The program also includes the work of past ISAW Scholars. Jinyu Liu of Depauw University, will speak about "Confronting Globalization of Classics" at a session entitled "The Impact of Immigration on Classical Studies in North America" organized by the SCS Committee on the Status of Women and Minority Groups (SCS Session 46, Saturday 1:45-4:45pm). Ian Rutherford of the University of Reading will be a respondent for the session "God the Anthropologist: Text, Material and Theory in the Study of Ancient Religion" (SCS Session 25, Friday 1:45-4:45pm).
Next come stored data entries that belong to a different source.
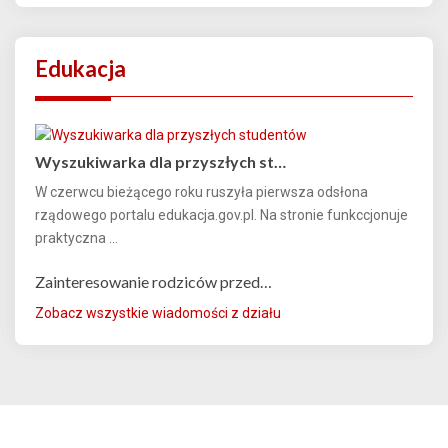
Edukacja
Wyszukiwarka dla przyszłych st…
W czerwcu bieżącego roku ruszyła pierwsza odsłona
rządowego portalu edukacja.gov.pl. Na stronie funkccjonuje
praktyczna ...
Zainteresowanie rodziców przed…
Zobacz wszystkie wiadomości z działu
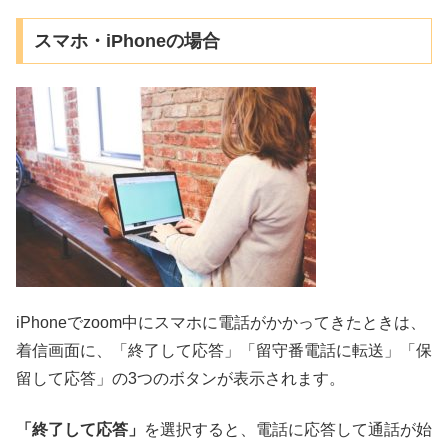
スマホ・iPhoneの場合
iPhoneでzoom中にスマホに電話がかかってきたときは、
着信画面に、「終了して応答」「留守番電話に転送」「保
留して応答」の3つのボタンが表示されます。
「終了して応答」
を選択すると、電話に応答して通話が始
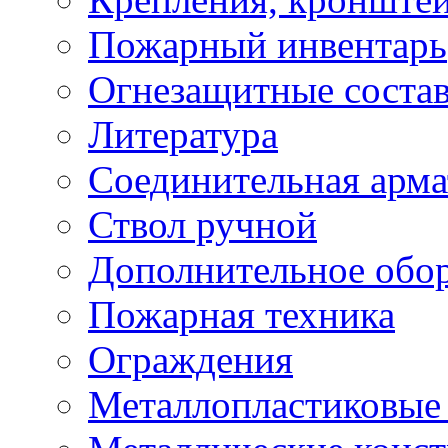
Пожарный инвентарь
Огнезащитные соста
Литература
Соединительная арма
Ствол ручной
Дополнительное обор
Пожарная техника
Ограждения
Металлопластиковые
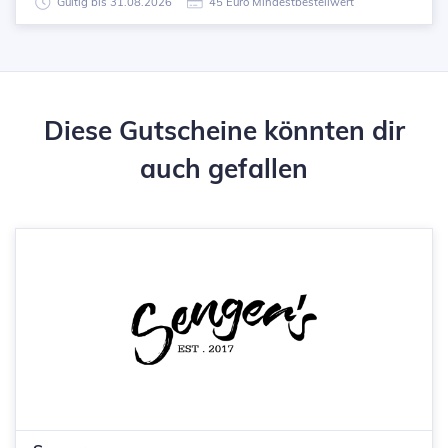
Gültig bis 31.08.2026
45 Euro Mindestbestellwert
Diese Gutscheine könnten dir
auch gefallen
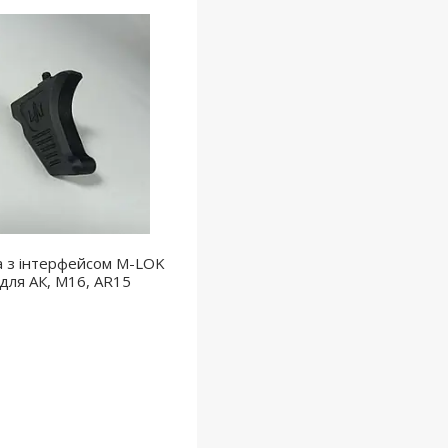
а з інтерфейсом M-LOK
 для АК, M16, AR15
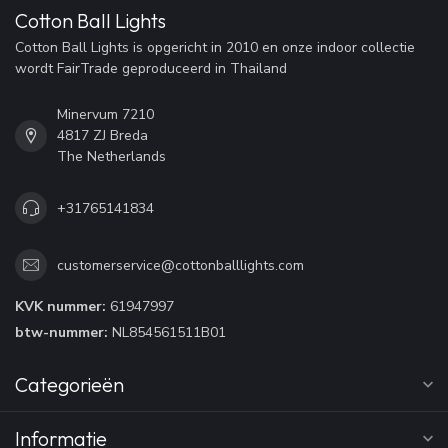
Cotton Ball Lights
Cotton Ball Lights is opgericht in 2010 en onze indoor collectie
wordt FairTrade geproduceerd in Thailand
Minervum 7210
4817 ZJ Breda
The Netherlands
+31765141834
customerservice@cottonballlights.com
KVK nummer:
61947997
btw-nummer:
NL854561511B01
Categorieën
Informatie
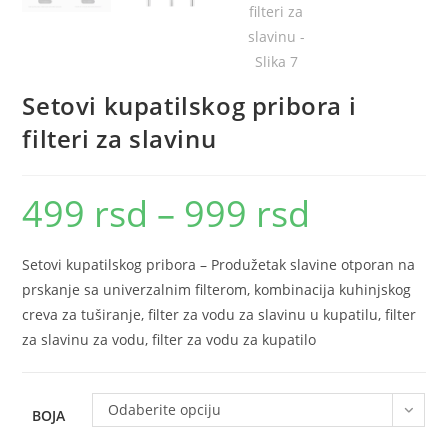
Setovi kupatilskog pribora i
filteri za slavinu
499
rsd
–
999
rsd
Raspon
cena:
od
499 rsd
do
Setovi kupatilskog pribora – Produžetak slavine otporan na
999 rsd
prskanje sa univerzalnim filterom, kombinacija kuhinjskog
creva za tuširanje, filter za vodu za slavinu u kupatilu, filter
za slavinu za vodu, filter za vodu za kupatilo
Odaberite opciju
BOJA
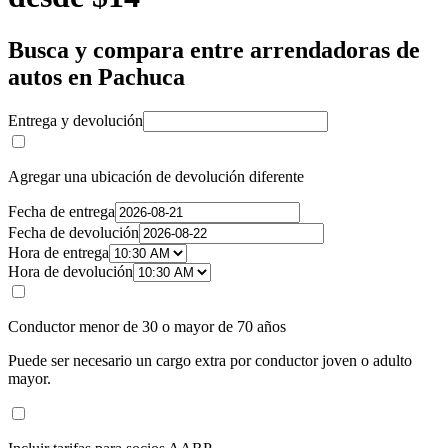
Busca y compara entre arrendadoras de
autos en Pachuca
Entrega y devolución
Agregar una ubicación de devolución diferente
Fecha de entrega
Fecha de devolución
Hora de entrega
Hora de devolución
Conductor menor de 30 o mayor de 70 años
Puede ser necesario un cargo extra por conductor joven o adulto
mayor.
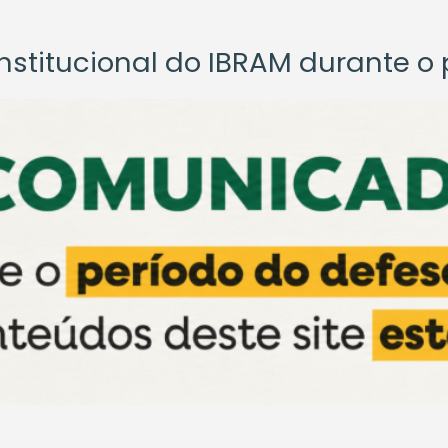
titucional do IBRAM durante o p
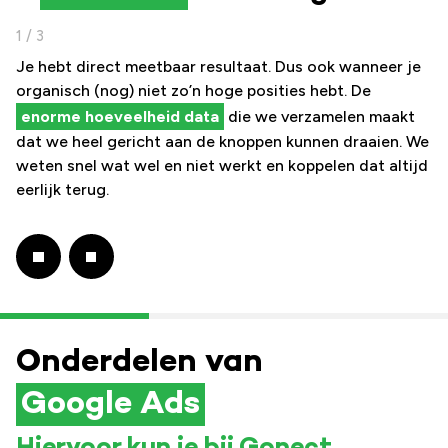
1 / 3
Budgetcontrole:
relevant verkeer.
Je hebt direct meetbaar resultaat. Dus ook wanneer je
organisch (nog) niet zo’n hoge posities hebt. De
enorme hoeveelheid data
die we verzamelen maakt
dat we heel gericht aan de knoppen kunnen draaien. We
weten snel wat wel en niet werkt en koppelen dat altijd
eerlijk terug.
Onderdelen van
Google Ads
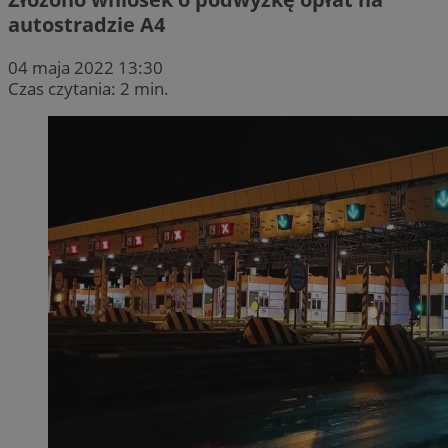
autostradzie A4
04 maja 2022 13:30
Czas czytania: 2 min.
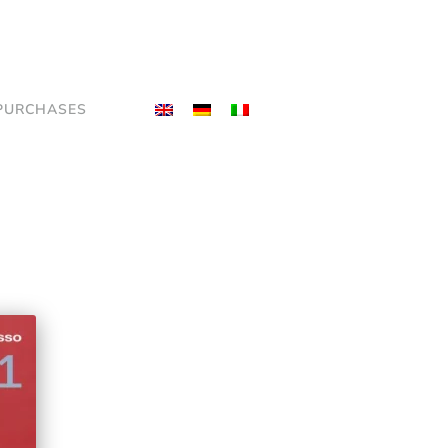
PURCHASES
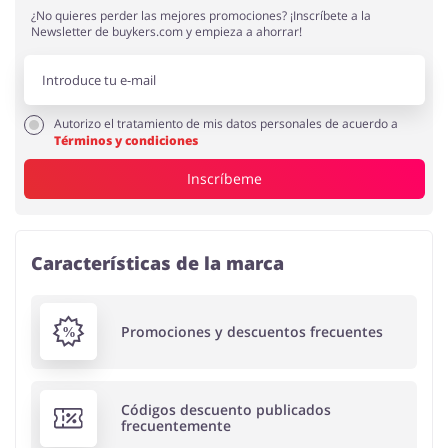
¿No quieres perder las mejores promociones? ¡Inscríbete a la
Newsletter de buykers.com y empieza a ahorrar!
Autorizo el tratamiento de mis datos personales de acuerdo a
Términos y condiciones
Inscríbeme
Características de la marca
Promociones y descuentos frecuentes
Códigos descuento publicados
frecuentemente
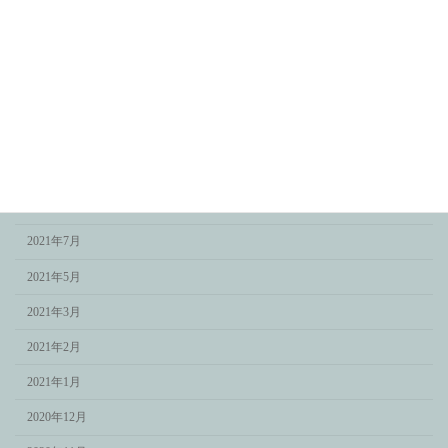
2022年3月
2022年2月
2022年1月
2021年12月
2021年11月
2021年9月
2021年7月
2021年5月
2021年3月
2021年2月
2021年1月
2020年12月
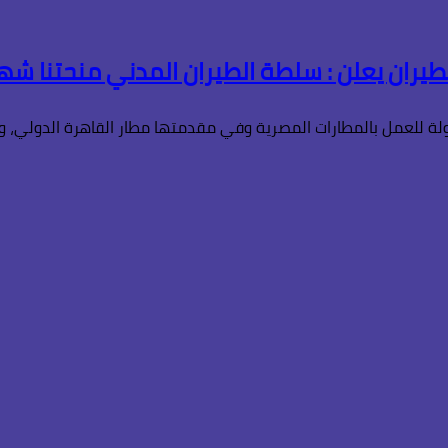
طيران يعلن : سلطة الطيران المدني منحتنا شها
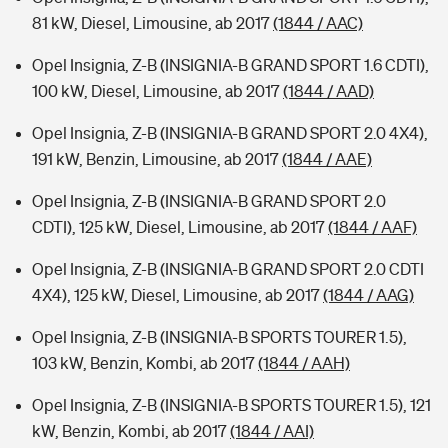
81 kW, Diesel, Limousine, ab 2017
(1844 / AAC)
Opel Insignia, Z-B (INSIGNIA-B GRAND SPORT 1.6 CDTI),
100 kW, Diesel, Limousine, ab 2017
(1844 / AAD)
Opel Insignia, Z-B (INSIGNIA-B GRAND SPORT 2.0 4X4),
191 kW, Benzin, Limousine, ab 2017
(1844 / AAE)
Opel Insignia, Z-B (INSIGNIA-B GRAND SPORT 2.0
CDTI), 125 kW, Diesel, Limousine, ab 2017
(1844 / AAF)
Opel Insignia, Z-B (INSIGNIA-B GRAND SPORT 2.0 CDTI
4X4), 125 kW, Diesel, Limousine, ab 2017
(1844 / AAG)
Opel Insignia, Z-B (INSIGNIA-B SPORTS TOURER 1.5),
103 kW, Benzin, Kombi, ab 2017
(1844 / AAH)
Opel Insignia, Z-B (INSIGNIA-B SPORTS TOURER 1.5), 121
kW, Benzin, Kombi, ab 2017
(1844 / AAI)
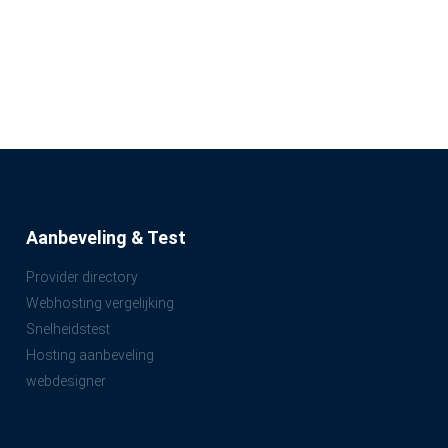
Aanbeveling & Test
Provider directory
Webhosting vergelijking
Snelheidstest
Hosting aanbeveling
webdesigner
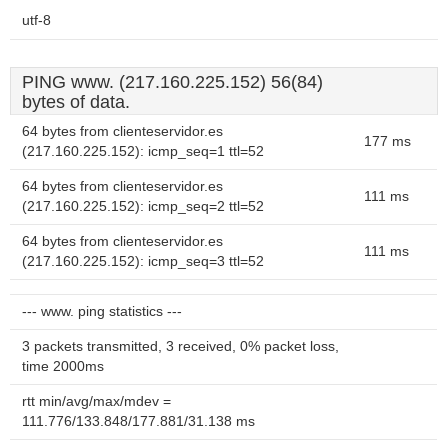
utf-8
PING www. (217.160.225.152) 56(84)
bytes of data.
64 bytes from clienteservidor.es
177 ms
(217.160.225.152): icmp_seq=1 ttl=52
64 bytes from clienteservidor.es
111 ms
(217.160.225.152): icmp_seq=2 ttl=52
64 bytes from clienteservidor.es
111 ms
(217.160.225.152): icmp_seq=3 ttl=52
--- www. ping statistics ---
3 packets transmitted, 3 received, 0% packet loss,
time 2000ms
rtt min/avg/max/mdev =
111.776/133.848/177.881/31.138 ms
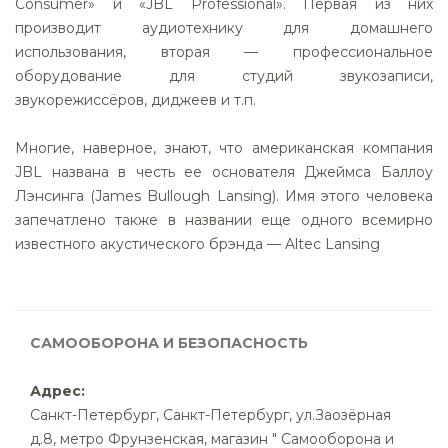
Consumer» и «JBL Professional». Первая из них
производит аудиотехнику для домашнего
использования, вторая — профессиональное
оборудование для студий звукозаписи,
звукорежиссёров, диджеев и т.п.
Многие, наверное, знают, что американская компания
JBL названа в честь ее основателя Джеймса Баллоу
Лэнсинга (James Bullough Lansing). Имя этого человека
запечатлено также в названии еще одного всемирно
известного акустического брэнда — Altec Lansing
САМООБОРОНА И БЕЗОПАСНОСТЬ
Адрес:
Санкт-Петербург
,
Санкт-Петербург, ул.Заозёрная
д.8, метро Фрунзенская, магазин " Самооборона и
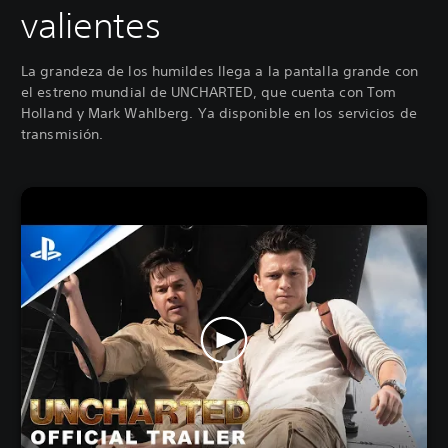
valientes
La grandeza de los humildes llega a la pantalla grande con
el estreno mundial de UNCHARTED, que cuenta con Tom
Holland y Mark Wahlberg. Ya disponible en los servicios de
transmisión.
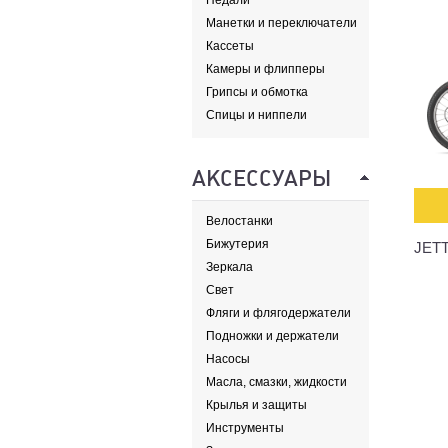
Педали
Манетки и переключатели
Кассеты
Камеры и флипперы
Грипсы и обмотка
Спицы и ниппели
АКСЕССУАРЫ
Велостанки
Бижутерия
JETT
Зеркала
Свет
Фляги и флягодержатели
Подножки и держатели
Насосы
Масла, смазки, жидкости
Крылья и защиты
Инструменты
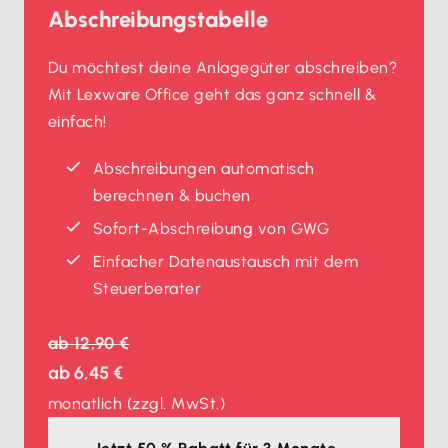
Abschreibungstabelle
Du möchtest deine Anlagegüter abschreiben?
Mit Lexware Office geht das ganz schnell &
einfach!
Abschreibungen automatisch
berechnen & buchen
Sofort-Abschreibung von GWG
Einfacher Datenaustausch mit dem
Steuerberater
ab
12,90 €
ab
6,45 €
monatlich
(zzgl. MwSt.)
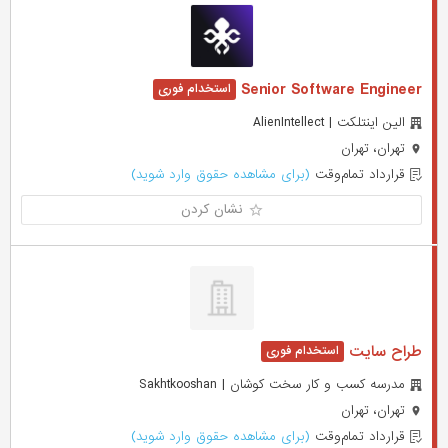
Senior Software Engineer
الین اینتلکت | AlienIntellect
تهران، تهران
قرارداد تمام‌وقت
(برای مشاهده حقوق وارد شوید)
نشان کردن
طراح سایت
مدرسه کسب و کار سخت کوشان | Sakhtkooshan
تهران، تهران
قرارداد تمام‌وقت
(برای مشاهده حقوق وارد شوید)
Finally, as announced on the ISAW blog last month, the Pleiades gazetteer of ancient places, will be recognized by the AIA with an award for Outstanding Work in Digital Archaeology, for  its "work in creating an essential component of the scholarly digital infrastructure that is vital to facilitating academic research in the 21st century." Tom Elliott, Associate Director for Digital Programs at ISAW and Pleiades Managing Editor, will be on hand to accept and deliver remarks about this honor at the AIA Awards Ceremony, which will be held Friday night from 5:00-7:00pm.

The 2017 Joint Meeting of the AIA and SCS runs from Thursday, January 5, to Sunday, January 8. Preliminary programs for both meetings are available online: the AIA program can be found here and the SCS here.